» **Questões para responder**
1) Segundo o texto sobre falência e patrimônio dos sócios, por que a existência de passivo empresarial, isoladamente, não autoriza os credores a alcançar o patrimônio pessoal dos quotistas ou acionistas? Responda em até três frases.
2) Retome o texto sobre falência e patrimônio dos sócios a partir da última frase apresentada e dê continuidade a ele.

» **Trecho do texto**
---

Sob qual critério jurídico a falência de uma empresa pode alcançar o patrimônio pessoal de seus sócios? A pergunta orienta boa parte das consultas recebidas por escritórios de direito empresarial e administração judicial, em um cenário de aumento das discussões sobre viabilidade de empresas no país.
Segundo o escritório De Lima Advogados, especializado em recuperação judicial e falência, a resposta técnica passa pela distinção entre dois institutos: a autonomia patrimonial, regra geral do direito societário brasileiro, e a desconsideração da personalidade jurídica, exceção prevista em lei.
Autonomia patrimonial como regra
Em sociedades regularmente constituídas, bens, direitos e obrigações da pessoa jurídica não se confundem com o patrimônio de seus sócios. A existência de passivo empresarial, isoladamente, não autoriza que credores alcancem o patrimônio pessoal dos quotistas ou acionistas. Esse princípio é um dos pilares da organização empresarial e da segurança jurídica para quem empreende no Brasil.
O artigo 50 do Código Civil e seus limites
A desconsideração da personalidade jurídica, prevista no artigo 50 do Código Civil, é a via legal para superar essa autonomia. Ela exige comprovação de abuso da personalidade jurídica, caracterizado por desvio de finalidade ou confusão patrimonial, além de garantias pessoais assumidas diretamente pelo sócio ou obrigações contraídas em nome próprio. A jurisprudência é firme ao exigir prova específica de cada uma dessas hipóteses; a mera insolvência da sociedade não é suficiente para autorizar a medida.

---

» **Dados brutos**
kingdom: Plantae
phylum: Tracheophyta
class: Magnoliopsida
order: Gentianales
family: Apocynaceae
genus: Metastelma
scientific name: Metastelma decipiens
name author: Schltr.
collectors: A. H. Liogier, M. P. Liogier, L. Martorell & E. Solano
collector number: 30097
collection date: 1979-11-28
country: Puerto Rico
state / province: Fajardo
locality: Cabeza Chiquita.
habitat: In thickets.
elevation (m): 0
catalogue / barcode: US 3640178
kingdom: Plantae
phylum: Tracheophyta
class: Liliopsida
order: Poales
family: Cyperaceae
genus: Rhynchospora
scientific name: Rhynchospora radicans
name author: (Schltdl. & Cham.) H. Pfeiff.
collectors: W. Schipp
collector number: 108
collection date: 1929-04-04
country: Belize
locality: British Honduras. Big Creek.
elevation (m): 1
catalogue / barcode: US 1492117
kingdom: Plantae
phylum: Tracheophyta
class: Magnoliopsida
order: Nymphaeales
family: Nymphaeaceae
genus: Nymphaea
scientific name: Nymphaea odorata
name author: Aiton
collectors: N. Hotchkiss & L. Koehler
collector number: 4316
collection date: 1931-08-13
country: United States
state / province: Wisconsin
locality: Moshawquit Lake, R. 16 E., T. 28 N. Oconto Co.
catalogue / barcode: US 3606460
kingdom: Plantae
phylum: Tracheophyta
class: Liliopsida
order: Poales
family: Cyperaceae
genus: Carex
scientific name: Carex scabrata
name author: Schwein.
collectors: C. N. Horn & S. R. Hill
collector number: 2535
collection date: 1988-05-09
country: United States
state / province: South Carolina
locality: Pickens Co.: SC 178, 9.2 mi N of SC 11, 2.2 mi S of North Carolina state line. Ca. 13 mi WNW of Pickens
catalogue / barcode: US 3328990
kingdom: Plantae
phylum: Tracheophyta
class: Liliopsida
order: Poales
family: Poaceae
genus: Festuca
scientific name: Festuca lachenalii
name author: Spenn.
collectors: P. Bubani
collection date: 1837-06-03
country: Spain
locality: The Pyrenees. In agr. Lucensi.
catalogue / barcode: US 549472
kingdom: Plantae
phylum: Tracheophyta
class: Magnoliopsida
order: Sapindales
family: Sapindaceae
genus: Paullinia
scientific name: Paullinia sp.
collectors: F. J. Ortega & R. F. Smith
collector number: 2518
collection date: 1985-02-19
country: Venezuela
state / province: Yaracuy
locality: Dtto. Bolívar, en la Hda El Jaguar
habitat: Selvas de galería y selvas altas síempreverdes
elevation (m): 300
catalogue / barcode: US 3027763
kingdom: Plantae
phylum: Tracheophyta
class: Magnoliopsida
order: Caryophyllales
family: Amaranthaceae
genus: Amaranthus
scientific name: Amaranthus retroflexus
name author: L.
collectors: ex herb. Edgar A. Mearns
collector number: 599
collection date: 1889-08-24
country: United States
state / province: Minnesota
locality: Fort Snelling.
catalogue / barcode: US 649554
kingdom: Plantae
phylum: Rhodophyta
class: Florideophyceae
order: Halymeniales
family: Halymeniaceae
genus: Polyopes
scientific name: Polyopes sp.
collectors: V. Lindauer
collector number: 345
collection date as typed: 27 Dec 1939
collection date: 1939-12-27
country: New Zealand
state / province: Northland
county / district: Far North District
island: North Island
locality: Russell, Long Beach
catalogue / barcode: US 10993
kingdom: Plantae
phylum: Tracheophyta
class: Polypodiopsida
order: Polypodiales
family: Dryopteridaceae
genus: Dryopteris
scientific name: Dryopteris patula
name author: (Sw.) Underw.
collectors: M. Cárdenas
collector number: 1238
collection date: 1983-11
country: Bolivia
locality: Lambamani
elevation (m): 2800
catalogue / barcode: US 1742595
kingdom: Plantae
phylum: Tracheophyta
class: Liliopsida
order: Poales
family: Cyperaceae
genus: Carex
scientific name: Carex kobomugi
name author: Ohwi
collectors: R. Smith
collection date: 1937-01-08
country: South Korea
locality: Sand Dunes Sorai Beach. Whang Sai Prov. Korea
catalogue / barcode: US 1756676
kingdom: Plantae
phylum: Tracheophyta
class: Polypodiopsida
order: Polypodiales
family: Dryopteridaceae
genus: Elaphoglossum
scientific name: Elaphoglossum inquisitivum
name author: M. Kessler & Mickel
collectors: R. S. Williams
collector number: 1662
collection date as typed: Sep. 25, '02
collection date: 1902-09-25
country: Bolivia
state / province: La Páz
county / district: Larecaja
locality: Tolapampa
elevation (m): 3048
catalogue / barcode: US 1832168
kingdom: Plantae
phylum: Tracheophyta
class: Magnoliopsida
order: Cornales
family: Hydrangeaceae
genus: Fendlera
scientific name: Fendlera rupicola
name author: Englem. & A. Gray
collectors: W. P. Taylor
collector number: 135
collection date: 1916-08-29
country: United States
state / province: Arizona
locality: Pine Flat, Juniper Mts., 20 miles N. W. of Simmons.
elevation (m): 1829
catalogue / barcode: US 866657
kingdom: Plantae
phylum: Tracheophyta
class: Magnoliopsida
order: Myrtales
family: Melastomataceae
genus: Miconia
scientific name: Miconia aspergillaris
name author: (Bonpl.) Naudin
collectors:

---

» **Respostas do exercício**
1) Em sociedades regularmente constituídas, os bens, direitos e obrigações da pessoa jurídica não se confundem com o patrimônio de seus sócios. Essa autonomia patrimonial é a regra geral do direito societário brasileiro. Só a desconsideração da personalidade jurídica, exceção prevista em lei, permite superá-la.

2)
“É preciso separar duas situações que muitas vezes são confundidas: a empresa pode estar insolvente, sem que isso signifique que o sócio seja pessoalmente insolvente. A falência é, em primeiro lugar, um procedimento destinado à sociedade empresária”, afirma Agenor de Lima Bento, advogado e administrador judicial, sócio do escritório De Lima Advogados. Para o especialista, a confusão entre os dois patrimônios costuma levar a decisões tardias, o que agrava a situação financeira da empresa antes de qualquer medida judicial.
Falência como instrumento de encerramento ordenado
Quando não há mais viabilidade de recuperação, a Lei 11.101/05 organiza o encerramento da atividade por meio do processo falimentar: arrecadação de bens, verificação de créditos, avaliação e alienação de ativos e distribuição de recursos conforme a ordem legal de preferência, sob fiscalização judicial. O mecanismo busca reduzir a assimetria de informação entre credores e evitar o agravamento do passivo em operações já inviáveis.
O que isso significa para a análise de risco
A distinção entre empresário e pessoa jurídica também influencia a análise de risco de contraparte. Uma empresa pode ser encerrada sem que os sócios fiquem impedidos de continuar suas atividades profissionais, desde que não existam garantias pessoais, obrigações assumidas diretamente ou fatos que justifiquem a extensão de responsabilidade. Para investidores, credores e assessores, verificar a estrutura societária e as garantias prestadas segue sendo etapa central na avaliação de crédito e na precificação de ativos em situação de estresse.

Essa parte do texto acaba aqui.